2 minggu pasca hari kebahagiaan Jeano, hubungan pertemanan Alaska bersama lelaki itu lumayan merenggang. Sangat terlihat bahwa Alaska menjauh dari sahabatnya. Sedangkan Jeano masih sering menghubungi gadis itu, sekadar mengirim pesan atau mengajaknya keluar. Tetapi semua upaya Jeano untuk bisa berintraksi dengan Alaska selalu ditolak.
Alaska masih dalam masa pemulihan. Hatinya belum sanggup untuk melihat sosok lelaki yang kini sudah ada pemiliknya. Mengapa Jeano tak bisa mengerti tentang hal itu? Mengapa lelaki itu bersikap seakan dia belum ada yang memiliki?
Seperti sore ini, Jeano sudah menunggu kedatangan Alaska di ruang tamu. Alaska yang baru saja memasuki rumah tak menyadari sedikit pun keberadaan Jeano disana.
"Bundaaa... Alaska pulang!!" teriak gadis itu dari depan pintu. Matanya melirik ke arah tangan sang bunda yang secara kebetulan tengah membawa segelas minuman.
"buat siapa bun?"
Bunda Yoona tak menggubris pertanyaan anaknya, beliau berjalan mendekati sofa tempat Jeano duduk. Disaat yang bersamaan Alaska ikut memutar arah tubuhnya dan terlihat keberadaan lelaki yang beberapa hari terakhir Alaska hindari.
Senyuman tipis di bibir Alaska perlahan pudar kala melihat lelaki itu tersenyum dengan manisnya sambil melambaikan tangan. Seketika otak gadis itu buta, hampa, dan tak ada isinya.
"Alaska."
"Alaska."
"Alaska."
Bahkan telinganya juga tak bisa berfungsi dengan baik nampaknya. Alaska seperti berada di dimensi lain, dirinya tahu sang bunda tengah memanggil-manggil namanya. Terlihat sangat jelas dari mata, namun hanya gambar tak ada suara.
"Alaska!"
Dia mengejapkan kedua netra, suara bunda yang terakhir membuatnya keluar dari dimensi lain. Lantas dengan segera sebuah senyuman muncul menghiasi wajah.

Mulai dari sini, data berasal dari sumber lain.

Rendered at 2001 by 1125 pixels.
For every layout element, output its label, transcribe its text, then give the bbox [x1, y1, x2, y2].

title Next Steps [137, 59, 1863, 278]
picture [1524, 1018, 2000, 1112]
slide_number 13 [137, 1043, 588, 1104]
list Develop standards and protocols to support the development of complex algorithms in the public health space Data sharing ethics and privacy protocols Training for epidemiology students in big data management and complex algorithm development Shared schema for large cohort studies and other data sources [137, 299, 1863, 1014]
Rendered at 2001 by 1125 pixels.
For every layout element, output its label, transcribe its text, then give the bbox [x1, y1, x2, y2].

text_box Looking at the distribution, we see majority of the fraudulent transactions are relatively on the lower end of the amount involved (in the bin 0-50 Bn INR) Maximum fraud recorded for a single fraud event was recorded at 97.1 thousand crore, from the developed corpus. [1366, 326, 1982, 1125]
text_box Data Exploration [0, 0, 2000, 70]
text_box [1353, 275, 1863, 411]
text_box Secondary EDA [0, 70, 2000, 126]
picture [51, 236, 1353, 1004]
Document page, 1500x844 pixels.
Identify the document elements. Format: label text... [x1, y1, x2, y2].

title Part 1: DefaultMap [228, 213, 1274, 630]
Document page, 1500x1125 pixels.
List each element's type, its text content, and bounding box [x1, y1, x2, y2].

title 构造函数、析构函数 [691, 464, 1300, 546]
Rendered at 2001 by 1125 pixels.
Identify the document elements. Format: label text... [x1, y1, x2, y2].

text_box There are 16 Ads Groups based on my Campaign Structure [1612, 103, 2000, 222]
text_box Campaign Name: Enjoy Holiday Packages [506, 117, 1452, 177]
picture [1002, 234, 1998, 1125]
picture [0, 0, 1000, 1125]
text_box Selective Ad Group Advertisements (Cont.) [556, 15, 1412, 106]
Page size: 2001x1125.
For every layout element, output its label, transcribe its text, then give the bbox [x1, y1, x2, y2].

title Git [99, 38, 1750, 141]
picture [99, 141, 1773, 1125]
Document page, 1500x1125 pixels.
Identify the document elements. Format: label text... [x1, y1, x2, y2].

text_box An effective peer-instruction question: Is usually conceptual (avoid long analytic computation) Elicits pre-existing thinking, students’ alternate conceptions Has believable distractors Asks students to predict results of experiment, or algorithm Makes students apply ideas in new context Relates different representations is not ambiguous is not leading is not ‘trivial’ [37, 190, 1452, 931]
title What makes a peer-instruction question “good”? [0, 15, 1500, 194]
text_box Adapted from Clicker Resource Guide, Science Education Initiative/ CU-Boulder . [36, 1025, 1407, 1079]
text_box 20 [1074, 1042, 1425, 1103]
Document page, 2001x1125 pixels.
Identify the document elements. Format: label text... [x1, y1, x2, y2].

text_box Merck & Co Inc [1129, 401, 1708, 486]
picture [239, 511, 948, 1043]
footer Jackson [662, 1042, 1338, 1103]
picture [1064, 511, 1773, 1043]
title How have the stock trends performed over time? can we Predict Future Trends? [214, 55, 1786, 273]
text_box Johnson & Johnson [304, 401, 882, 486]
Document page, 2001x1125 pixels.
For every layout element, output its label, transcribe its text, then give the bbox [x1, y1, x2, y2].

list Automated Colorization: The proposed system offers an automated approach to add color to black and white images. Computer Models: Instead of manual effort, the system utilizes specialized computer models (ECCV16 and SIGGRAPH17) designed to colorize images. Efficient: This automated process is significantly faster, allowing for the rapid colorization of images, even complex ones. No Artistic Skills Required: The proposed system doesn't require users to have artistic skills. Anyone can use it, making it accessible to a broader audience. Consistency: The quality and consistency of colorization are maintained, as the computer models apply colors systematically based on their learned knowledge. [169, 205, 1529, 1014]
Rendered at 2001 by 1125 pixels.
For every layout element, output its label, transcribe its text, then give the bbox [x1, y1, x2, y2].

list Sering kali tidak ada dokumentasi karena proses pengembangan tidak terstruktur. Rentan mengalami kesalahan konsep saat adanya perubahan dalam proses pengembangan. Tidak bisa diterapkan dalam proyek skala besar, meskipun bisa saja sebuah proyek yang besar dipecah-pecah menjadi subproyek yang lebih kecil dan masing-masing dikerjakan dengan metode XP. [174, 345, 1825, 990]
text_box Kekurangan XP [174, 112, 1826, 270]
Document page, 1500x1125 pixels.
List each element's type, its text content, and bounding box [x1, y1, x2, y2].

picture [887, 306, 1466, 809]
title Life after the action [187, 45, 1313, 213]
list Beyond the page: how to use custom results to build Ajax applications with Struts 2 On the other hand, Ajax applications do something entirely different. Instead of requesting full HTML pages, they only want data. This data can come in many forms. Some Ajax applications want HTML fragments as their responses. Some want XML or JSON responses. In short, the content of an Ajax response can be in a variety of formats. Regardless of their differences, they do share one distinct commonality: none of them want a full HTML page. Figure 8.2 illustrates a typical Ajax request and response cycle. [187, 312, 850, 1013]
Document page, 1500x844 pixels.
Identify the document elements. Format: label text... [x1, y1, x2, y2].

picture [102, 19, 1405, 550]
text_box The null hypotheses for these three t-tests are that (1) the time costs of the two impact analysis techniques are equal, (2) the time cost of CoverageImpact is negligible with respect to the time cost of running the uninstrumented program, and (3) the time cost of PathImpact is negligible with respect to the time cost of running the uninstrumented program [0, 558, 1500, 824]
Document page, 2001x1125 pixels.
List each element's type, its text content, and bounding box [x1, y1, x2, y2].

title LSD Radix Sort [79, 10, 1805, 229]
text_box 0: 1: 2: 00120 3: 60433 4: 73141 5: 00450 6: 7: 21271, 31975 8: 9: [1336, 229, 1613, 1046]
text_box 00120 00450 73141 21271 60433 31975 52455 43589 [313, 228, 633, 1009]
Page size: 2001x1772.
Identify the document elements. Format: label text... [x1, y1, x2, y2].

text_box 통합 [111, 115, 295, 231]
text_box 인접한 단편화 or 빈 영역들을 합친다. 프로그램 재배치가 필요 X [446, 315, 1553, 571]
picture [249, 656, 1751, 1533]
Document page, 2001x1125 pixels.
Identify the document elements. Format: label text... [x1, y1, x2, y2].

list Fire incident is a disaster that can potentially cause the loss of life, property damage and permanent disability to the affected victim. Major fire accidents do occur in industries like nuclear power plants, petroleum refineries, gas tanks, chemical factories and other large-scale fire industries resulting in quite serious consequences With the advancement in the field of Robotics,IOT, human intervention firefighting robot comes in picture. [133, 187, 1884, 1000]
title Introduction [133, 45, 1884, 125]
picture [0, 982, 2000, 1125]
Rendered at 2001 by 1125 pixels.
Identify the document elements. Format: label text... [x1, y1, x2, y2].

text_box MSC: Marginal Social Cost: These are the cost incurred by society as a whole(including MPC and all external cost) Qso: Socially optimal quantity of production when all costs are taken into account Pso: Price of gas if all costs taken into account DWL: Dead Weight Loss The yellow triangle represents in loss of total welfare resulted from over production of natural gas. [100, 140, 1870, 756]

"kenapa bun?" tanya gadis itu, dirinya ini pura-pura bodoh saja. Tentu Jeano kesini untuk bertemu dengan Alaska, Sayangnya dia terlalu malas untuk berbicara empat mata bersama lelaki itu.
"ada Jeano nih, kalian udah lama ga ketemukan? Dia mau bicara sama kamu," jelas Bunda Yoona.
Dengan perasaan terpaksa Alaska menghampiri seseorang yang masih duduk dengan tenang. Gadis itu memilih sofa yang agak jauh dari posisi Jeano membuat Bunda Yoona bertanya-tanya oleh sesuatu yang terlihat asing di mata.
"yaudah, kamu temenin Jeano yaa."
"Diminum ya je... jangan sungkan-sungkan kaya sama siapa aja. tante mau ke dalem dulu," pamit Bunda Yoona pada sahabat kecil anaknya.
"iyaa tante," balas Jeano singkat namun disertai kekehan.
Bunda Yoona mulai meninggalkan kedua insan yang tampak sedang bertengkar. Bagaimana tidak? Jeano duduk di ujung kanan sedang Alaska ada di ujung kiri dengan meja sebagai penghalang.
"kenapa je?" pertanyaan Alaska menjadi pembuka obrolan mereka berdua.
"kita lagi berantem ya? duduk lo jauh banget," Jeano menyinggung tempat yang dipilih Alaska.
"emang lo ga kangen gue?"
"deketan sini lah, dhir." pinta lelaki itu sambil menepuk-nepuk sofa kosong yang ada di samping kanan.
Kalau ingin cepat-cepat selesai mau tidak mau Alaska harus menuruti permintaan Jeano. Gadis itu mulai memindah tubuhnya ke tempat yang dimaksud sang teman.
"tadi dianter pulang siapa? kok tumben lo ga minta jemput gue," Lelaki itu berucap lagi. Sungguh Alaska muak dengan kata-kata yang keluar dari mulut seseorang yang duduk di sofa sebelah kiri.